"I have a friend whose dad came to see our show, and later, he called and asked why it was necessary for us to play so loud. I guess we gave him tinnitus in one ear," confesses Terrica Kleinknecht about her band. She's the drummer for Pom Pom Meltdown, a local trio with a reputation for being rather loud, at least with the "dads-of-friends" set. But do the friends feel the need to shield their eardrums, as well? "I have contemplated bringing lots of industrial strength earplugs to our shows," Terrica confirms.
Formed last year when bassist Haley Weiner and guitarist Winner recruited Terrica for their band, I can attest that Pom Pom Meltdown is a loud band. But wait! That's not their only redeeming quality. Pom Pom Meltdown plays a unique measuring of fantastically complex drums and punk guitars, moody, emotive vocals, conscious lyrics, and a healthy dose of short metal solos (short, except for their frigging awesome twelve-minute epic metal song, that is). Their influences come from all around, with songs ranging from screamo and punk to metal and even hold your breath a little prog. But then, it's hard to not seem kind of metal when someone's playing a five-string bass, and the guitarist is going off on crazy solos on her Ibanez and switching pedals like a maniac, while the kickass drummer's face turns red as she pelts out beats that rock with seasoned complexity.
Terrica, who doubles as a professional drum teacher, explains, "For me personally, I feel like most songs we write end up sounding weird after I add my part to them.
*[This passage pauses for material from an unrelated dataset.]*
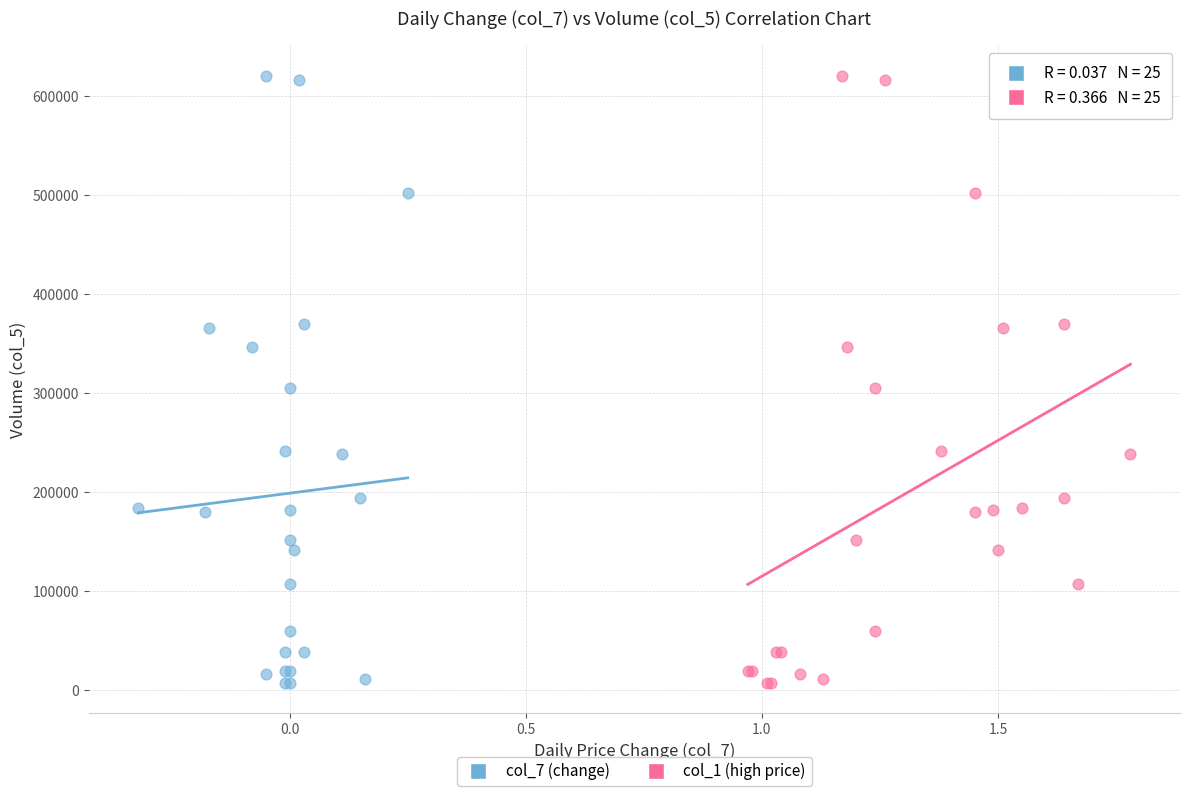

What are all the series names shown in the legend?

col_7 (change), col_1 (high price)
I don't know what it is. I guess I've always had a hard time just playing a straight drumbeat. I think in some ways my influence keeps things from being straight-up rock." True; there's nothing straightforward about a Pom Pom Meltdown song and, with many changes and progressions, the music's all over the map. It's not perfect, to be sure--PPM seem like they're still refining their song structure--but for such a new band, and each of them being such awesome musicians, it's really exhilarating to see the amount of energy and impressive creative ideas they put out.
The way Haley describes their songwriting is simple: "I always sort of think about trying to balance pop with dissonance; Terrica and I are big Metallica fans." To confirm that each member brings a unique influence to Pom Pom Meltdown, Winner dryly counters, "I think I'm just sucking us down into the emo realm."
To clarify, though, PPM's lyrics aren't self-absorbed or whining; they're actually very conscious about extending meaning. Haley says, "I've been trying to enunciate our lyrics more; I want people to hear what we're saying. We talk about being queer, about being anti-racist, about how knowledge is transferred, and how it's always subjective--that there's not anything objective about the stuff that we're fed, about just being critical and conscious of why we know what we know " Winner finishes, " and being a myth reader instead of a myth consumer."
Also, the PPM ladies align this objective with the actual act of playing music. "Language is really tainted with bias, so a good way to get things across are tone and music. Even if people can't understand lyrics, they can understand sound," says Haley. "A lot of times in life, there's no outlet for feelings and emotions, and you can't always say the things that are running through your head. With music, you can--and it's constructive instead of destructive."